- WORK TO COMPLETE: Could you output the lines below as a Markdown table with a "Row" column numbering each line and a "Line" column holding its text, skipping blank lines and leaving the pictures out?

- RECORDS:
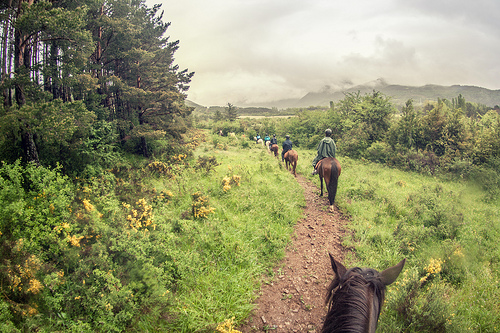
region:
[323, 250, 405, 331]
back of horse's head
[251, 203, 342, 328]
a brown dirt trail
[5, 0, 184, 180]
tall green pine trees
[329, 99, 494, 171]
clump of green bushes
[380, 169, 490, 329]
tall grass with yellow flowers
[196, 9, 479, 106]
cloudy gray sky over hills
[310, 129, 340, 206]
person riding brown horse with black tail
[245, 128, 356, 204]
line of people on horseback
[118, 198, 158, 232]
clump of yellow flowers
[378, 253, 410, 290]
right ear of horse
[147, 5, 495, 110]
large curved clouds bordered in gray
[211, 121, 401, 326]
horses and riders following curved dirt path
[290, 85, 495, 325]
grasses along path bordering row of bushes and trees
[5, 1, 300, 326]
wide swath of bushy plant growth to evergreen border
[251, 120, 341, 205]
riders in single file in line of dirt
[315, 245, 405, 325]
dark horse with dark mane coming into view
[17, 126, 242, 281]
plant with yellow leaves spaced throughout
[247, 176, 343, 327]
fallen leaves and stones on path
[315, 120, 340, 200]
rider draped in green cape on brown horse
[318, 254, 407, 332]
horse walking on a dirt path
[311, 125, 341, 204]
man riding a horse on a dirt path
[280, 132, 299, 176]
man riding a horse on a dirt path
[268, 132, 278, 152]
man riding a horse on a dirt path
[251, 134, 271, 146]
people riding horses on a dirt path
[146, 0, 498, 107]
white cloudy sky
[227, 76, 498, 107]
a mountain range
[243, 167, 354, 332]
dirt path through the countryside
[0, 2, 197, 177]
row of trees beside a path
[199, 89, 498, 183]
bushes growing beside dirt path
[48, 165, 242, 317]
The grass is tall and green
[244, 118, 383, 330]
People on a horse trail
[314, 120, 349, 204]
The person is on a horse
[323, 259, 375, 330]
The mane of the horse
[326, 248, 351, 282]
The ear of the horse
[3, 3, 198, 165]
The trees are very tall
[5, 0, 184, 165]
The trees are the color green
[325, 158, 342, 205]
The tail of the horse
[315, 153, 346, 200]
The color of the horse is brown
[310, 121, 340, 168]
person in green on a horse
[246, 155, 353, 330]
dirt trail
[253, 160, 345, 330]
trail for riding horses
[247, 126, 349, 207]
people riding horses over a dirt path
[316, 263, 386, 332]
mane of a dark colored horse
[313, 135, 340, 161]
green colored robe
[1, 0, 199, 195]
wall of pine trees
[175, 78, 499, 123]
mountains in the distance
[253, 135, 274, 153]
two light colored horses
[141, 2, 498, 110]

- ANSWER TO THIS TASK:
| Row | Line |
|---|---|
| 1 | region: |
| 2 | [323, 250, 405, 331] |
| 3 | back of horse's head |
| 4 | [251, 203, 342, 328] |
| 5 | a brown dirt trail |
| 6 | [5, 0, 184, 180] |
| 7 | tall green pine trees |
| 8 | [329, 99, 494, 171] |
| 9 | clump of green bushes |
| 10 | [380, 169, 490, 329] |
| 11 | tall grass with yellow flowers |
| 12 | [196, 9, 479, 106] |
| 13 | cloudy gray sky over hills |
| 14 | [310, 129, 340, 206] |
| 15 | person riding brown horse with black tail |
| 16 | [245, 128, 356, 204] |
| 17 | line of people on horseback |
| 18 | [118, 198, 158, 232] |
| 19 | clump of yellow flowers |
| 20 | [378, 253, 410, 290] |
| 21 | right ear of horse |
| 22 | [147, 5, 495, 110] |
| 23 | large curved clouds bordered in gray |
| 24 | [211, 121, 401, 326] |
| 25 | horses and riders following curved dirt path |
| 26 | [290, 85, 495, 325] |
| 27 | grasses along path bordering row of bushes and trees |
| 28 | [5, 1, 300, 326] |
| 29 | wide swath of bushy plant growth to evergreen border |
| 30 | [251, 120, 341, 205] |
| 31 | riders in single file in line of dirt |
| 32 | [315, 245, 405, 325] |
| 33 | dark horse with dark mane coming into view |
| 34 | [17, 126, 242, 281] |
| 35 | plant with yellow leaves spaced throughout |
| 36 | [247, 176, 343, 327] |
| 37 | fallen leaves and stones on path |
| 38 | [315, 120, 340, 200] |
| 39 | rider draped in green cape on brown horse |
| 40 | [318, 254, 407, 332] |
| 41 | horse walking on a dirt path |
| 42 | [311, 125, 341, 204] |
| 43 | man riding a horse on a dirt path |
| 44 | [280, 132, 299, 176] |
| 45 | man riding a horse on a dirt path |
| 46 | [268, 132, 278, 152] |
| 47 | man riding a horse on a dirt path |
| 48 | [251, 134, 271, 146] |
| 49 | people riding horses on a dirt path |
| 50 | [146, 0, 498, 107] |
| 51 | white cloudy sky |
| 52 | [227, 76, 498, 107] |
| 53 | a mountain range |
| 54 | [243, 167, 354, 332] |
| 55 | dirt path through the countryside |
| 56 | [0, 2, 197, 177] |
| 57 | row of trees beside a path |
| 58 | [199, 89, 498, 183] |
| 59 | bushes growing beside dirt path |
| 60 | [48, 165, 242, 317] |
| 61 | The grass is tall and green |
| 62 | [244, 118, 383, 330] |
| 63 | People on a horse trail |
| 64 | [314, 120, 349, 204] |
| 65 | The person is on a horse |
| 66 | [323, 259, 375, 330] |
| 67 | The mane of the horse |
| 68 | [326, 248, 351, 282] |
| 69 | The ear of the horse |
| 70 | [3, 3, 198, 165] |
| 71 | The trees are very tall |
| 72 | [5, 0, 184, 165] |
| 73 | The trees are the color green |
| 74 | [325, 158, 342, 205] |
| 75 | The tail of the horse |
| 76 | [315, 153, 346, 200] |
| 77 | The color of the horse is brown |
| 78 | [310, 121, 340, 168] |
| 79 | person in green on a horse |
| 80 | [246, 155, 353, 330] |
| 81 | dirt trail |
| 82 | [253, 160, 345, 330] |
| 83 | trail for riding horses |
| 84 | [247, 126, 349, 207] |
| 85 | people riding horses over a dirt path |
| 86 | [316, 263, 386, 332] |
| 87 | mane of a dark colored horse |
| 88 | [313, 135, 340, 161] |
| 89 | green colored robe |
| 90 | [1, 0, 199, 195] |
| 91 | wall of pine trees |
| 92 | [175, 78, 499, 123] |
| 93 | mountains in the distance |
| 94 | [253, 135, 274, 153] |
| 95 | two light colored horses |
| 96 | [141, 2, 498, 110] |